The Bishop Arts District’s renegade eateries
Atypical is becoming the norm in Dallas, however. About 5km southwest from the towering central high-rises is the Oak Cliff neighbourhood’s aesthetically pleasing Bishop Arts District, ensconced in a few blocks of sleepy wooden bungalows. Once a decidedly alternative area, its eateries are now household names.

Oddfellows looks from outside like a white picket-fenced house from an old-fashioned Western movie. Yet through the door, a $15,000 La Marzocco coffee maker, one of only a handful nationwide, glints a promise of what lies within: a sensationally good coffee bar (and restaurant) with the ability to fine-tune its espresso beyond most baristas’ wildest dreams.

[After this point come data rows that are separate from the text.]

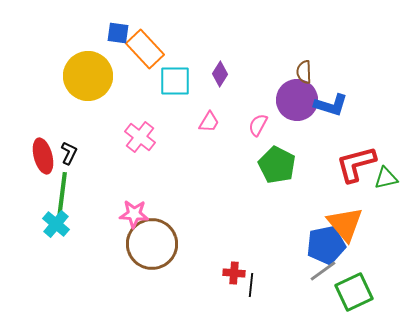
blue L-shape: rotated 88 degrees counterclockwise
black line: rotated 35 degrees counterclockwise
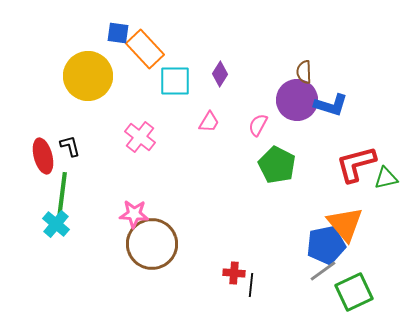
black L-shape: moved 1 px right, 7 px up; rotated 40 degrees counterclockwise
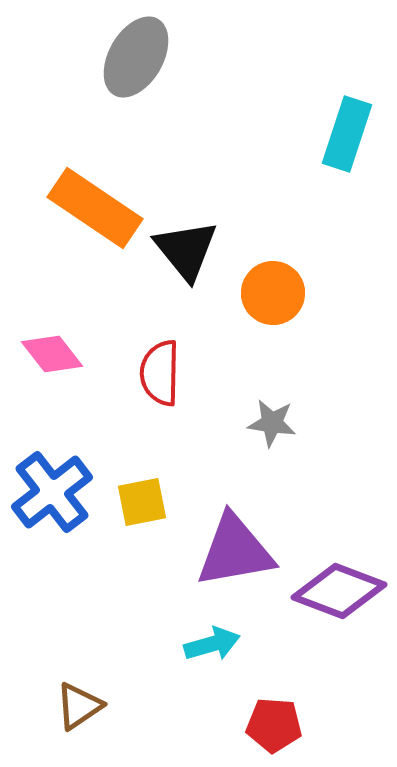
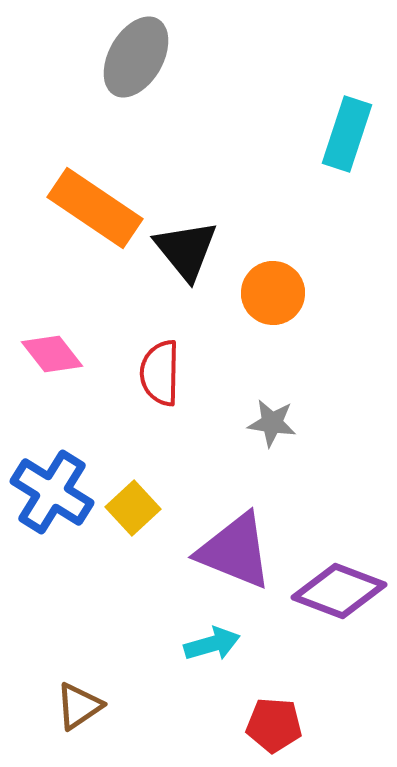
blue cross: rotated 20 degrees counterclockwise
yellow square: moved 9 px left, 6 px down; rotated 32 degrees counterclockwise
purple triangle: rotated 32 degrees clockwise
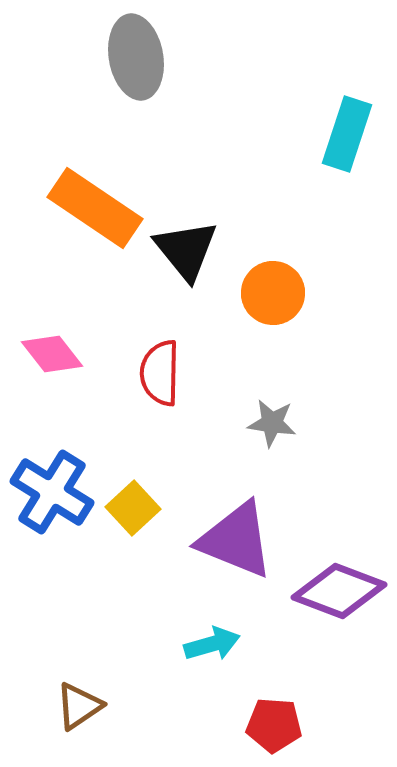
gray ellipse: rotated 40 degrees counterclockwise
purple triangle: moved 1 px right, 11 px up
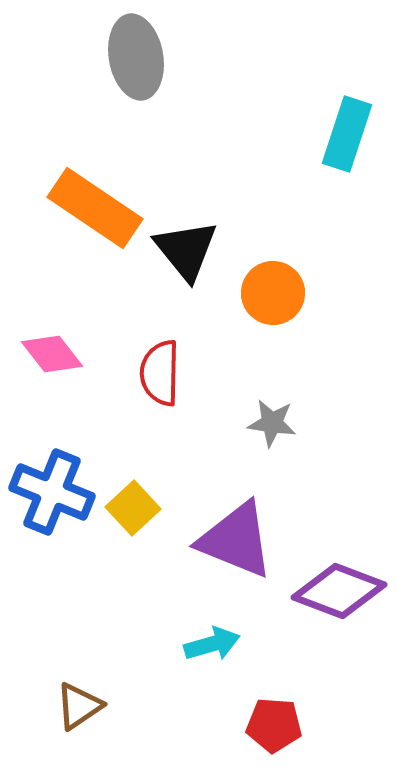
blue cross: rotated 10 degrees counterclockwise
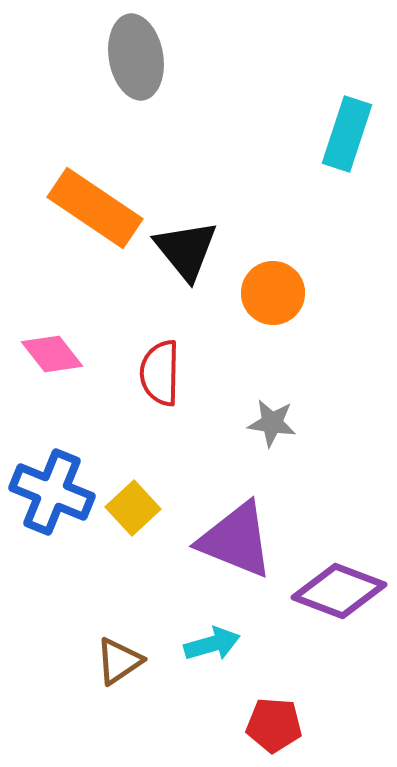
brown triangle: moved 40 px right, 45 px up
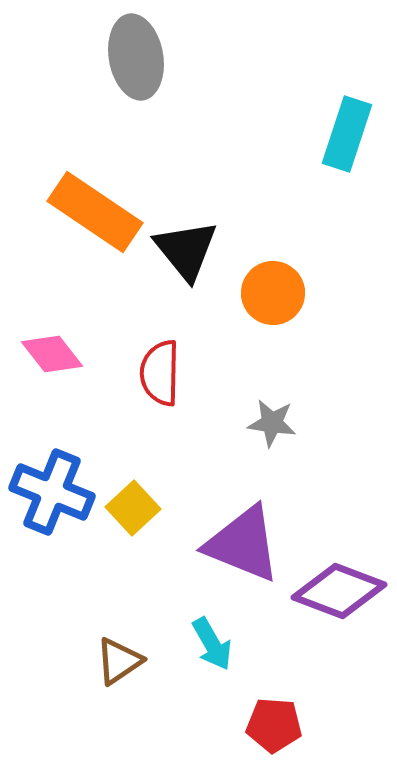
orange rectangle: moved 4 px down
purple triangle: moved 7 px right, 4 px down
cyan arrow: rotated 76 degrees clockwise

Two blocks away, Dude Sweet Chocolate is doing for sweets what Oddfellows is for java. From chocolates audaciously flavoured with the likes of Louisiana tobacco to Colorado vodka or hickory-smoked cocoa, the offerings are so popular that chocolatier Katherine Clapner has just branched out to two new locations in the Dallas-Fort Worth area.

Fort Worth’s smoking hot new barbecue spot
On a summer’s day, the meaty smell of barbeque is everywhere in Texas, and it is Fort Worth that steals the griddle show, showcasing a mix of Texas grilling techniques.

The Woodshed Smokehouse, opened by celebrity chef, Tim Love in February 2012 makes an art out of smoking. There is southwestern Texas’ succulently sweet mesquite wood-smoking and the barbacoa, common to far-south Mexican-influenced barbecue. There is the spice-dowsed meat intrinsic to the central Texas style and the slower-cooked, falling-off-the-bone method east Texans often favour. Love’s staff will even guide aficionados through the best suited smoking methods. Oakwood might work for salmon, but artichoke or beef brisket benefit from hickory smoking.  Food can be washed down with a draft of Love’s rainwater, collected fresh from the Texas countryside.

A hungry eye on the future
For something a little stronger than water, Fort Worth also manufactures its very own “water of life”, and it might bring about Texas’ most distinctive taste yet. The bourbon whiskey created at Firestone and Robertson Distilling Company is made with a unique yeast sourced from a pecan tree in the town of Glen Rose, Texas, about 50 miles southwest of Fort Worth, and possesses light fruity notes, the like of which, almost certainly, have never found their way into a whiskey bottle before. The first barrelling took place in June 2012 and the bottling is scheduled for 2014. Central Texas’ first distillery faces challenges most of the world’s distilleries do not − namely aging the whisky in searing summer temperatures − with the taste sure to have a uniquely potent rub-off effect from the white oak barrels being used.  

Another renowned Texas chef, Jon Bonnell, will give Fort Worth a revolutionary new approach to seafood when Waters, Bonnell’s Fine Coastal Cuisine hits the city at the beginning of March. The state’s varied, but rarely celebrated seafood will prop up the menu, and there are already murmurings of Gulf Coast-sourced oyster shooters, one of the chef’s signature cocktails.

For the moment, though, Dallas-Fort Worth restaurateurs are keeping it real. Eating out here is not luxuriating in haute cuisine. It is more about delving to the belly-rumbling roots of the food that makes Texans tick and being carried on the journey by these chefs’ infectious enthusiasm. Now they just need that Michelin reviewer to come to town.